France has been on a mission since losing the Euro 2016 final on its home soil to Portugal.  France’s speed, particularly Paul Pogba in the midfield and Kilian Mbappe up front, has proved to be unsettling for opposing defenses, but Mbappe has not scored since the Argentina game.  Les Bleus have instead had to rely on winning goals coming from defenders pushing forward during set pieces in the last two games.  The French have won regardless of winning the possession battle because their defense has been indomitable and has shut downs attacks before shots can even be taken.  In the semis, Belgium controlled the ball 64% of the time, made nearly twice as many passes as France with better accuracy.  Yet, the French took twice as many shots with more on goal because their defense closed down attacks quickly and efficiently.  Except for the outlier game against Argentina, the French defense has given up only one goal in the tournament.

Croatia’s journey to the Cup final has been quixotic.  Their national federation has been plagued by scandal and corruption.  The team’s coach was fired before their last qualifier and they had to beat Greece in a playoff to even qualify for the World Cup.  They got placed in a group with 2014 second-place finisher Argentina, the always tough Nigerian team, and the rising Icelandic squad.  Getting out of the group was no sure thing, but Croatia crushed the group stage, winning all three games while scoring seven goals and only giving up one.  The knockout rounds have been a different story, with all three games requiring extra periods, two of them going to penalty kicks.  Croatia faced adversity in each one, giving up the first goal in each knockout game.  In fact, they gave up very early goals to Denmark in the round of 16 game (and missed a late spot kick) and England in the semis, as well as very late equalizer to Russia in the quarterfinals.  Every time though, the Croatians showed their mettle and persevered.

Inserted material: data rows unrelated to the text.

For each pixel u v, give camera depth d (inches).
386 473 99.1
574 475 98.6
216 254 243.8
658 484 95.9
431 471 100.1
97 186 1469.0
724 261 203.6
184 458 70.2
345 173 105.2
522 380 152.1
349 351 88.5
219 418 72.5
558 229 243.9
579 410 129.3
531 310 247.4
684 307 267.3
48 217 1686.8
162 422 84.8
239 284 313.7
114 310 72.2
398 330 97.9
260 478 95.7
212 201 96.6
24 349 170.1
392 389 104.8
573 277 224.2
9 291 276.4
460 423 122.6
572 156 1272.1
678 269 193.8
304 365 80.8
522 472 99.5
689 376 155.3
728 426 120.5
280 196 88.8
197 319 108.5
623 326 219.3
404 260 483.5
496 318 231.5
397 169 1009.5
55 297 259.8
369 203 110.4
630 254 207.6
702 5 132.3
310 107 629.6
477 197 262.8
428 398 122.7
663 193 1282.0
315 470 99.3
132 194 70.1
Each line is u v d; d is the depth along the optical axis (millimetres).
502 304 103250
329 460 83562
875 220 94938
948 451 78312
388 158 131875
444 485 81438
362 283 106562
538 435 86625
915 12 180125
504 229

France is a huge favorite in the championship game and it is easy to understand why.  They possess greater speed, play great defense, have a strong midfield, and have a lot of experience on the big stage.  They have beaten two teams ranked in the top five of the world rankings in the knockout rounds and have not given up a goal in their last two games.  Croatia, on the other hand, has just barely survived at each phase of the knockout round against lesser competition than the French have faced.  However, they have one of the best shot creators in the world in talisman Luka Modric and an attack that can come down the middle or through either wing.  Eight different players have scored goals for Croatia.  France may be the favorite, but they have not faced the adversity that Croatia has faced to get here.  Croatia has a resilience that no other team, including the French, has.  I am picking the upset here.  Croatia has found a way to win every game they’ve played in this tournament so far and I think they do so one last time on Sunday.